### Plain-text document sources
━━━━━━
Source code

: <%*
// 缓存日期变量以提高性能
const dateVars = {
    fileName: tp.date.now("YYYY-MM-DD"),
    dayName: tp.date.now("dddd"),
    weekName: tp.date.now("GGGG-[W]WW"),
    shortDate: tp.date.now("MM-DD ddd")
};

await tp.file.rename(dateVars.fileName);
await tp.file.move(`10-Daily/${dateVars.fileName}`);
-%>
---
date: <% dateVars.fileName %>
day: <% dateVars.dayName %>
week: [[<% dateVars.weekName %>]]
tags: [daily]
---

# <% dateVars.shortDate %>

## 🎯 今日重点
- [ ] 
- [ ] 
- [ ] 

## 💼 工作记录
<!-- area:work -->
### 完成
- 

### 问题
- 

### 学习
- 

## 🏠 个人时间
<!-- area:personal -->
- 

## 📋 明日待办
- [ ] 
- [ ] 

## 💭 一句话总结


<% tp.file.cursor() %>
━━━━━━
### Work to complete
Restate the records in full, keeping every word as it is.

### Expected answer
Source code

: <%*
// 缓存日期变量以提高性能
const dateVars = {
    fileName: tp.date.now("YYYY-MM-DD"),
    dayName: tp.date.now("dddd"),
    weekName: tp.date.now("GGGG-[W]WW"),
    shortDate: tp.date.now("MM-DD ddd")
};

await tp.file.rename(dateVars.fileName);
await tp.file.move(`10-Daily/${dateVars.fileName}`);
-%>
---
date: <% dateVars.fileName %>
day: <% dateVars.dayName %>
week: [[<% dateVars.weekName %>]]
tags: [daily]
---

# <% dateVars.shortDate %>

## 🎯 今日重点
- [ ] 
- [ ] 
- [ ] 

## 💼 工作记录
<!-- area:work -->
### 完成
- 

### 问题
- 

### 学习
- 

## 🏠 个人时间
<!-- area:personal -->
- 

## 📋 明日待办
- [ ] 
- [ ] 

## 💭 一句话总结


<% tp.file.cursor() %>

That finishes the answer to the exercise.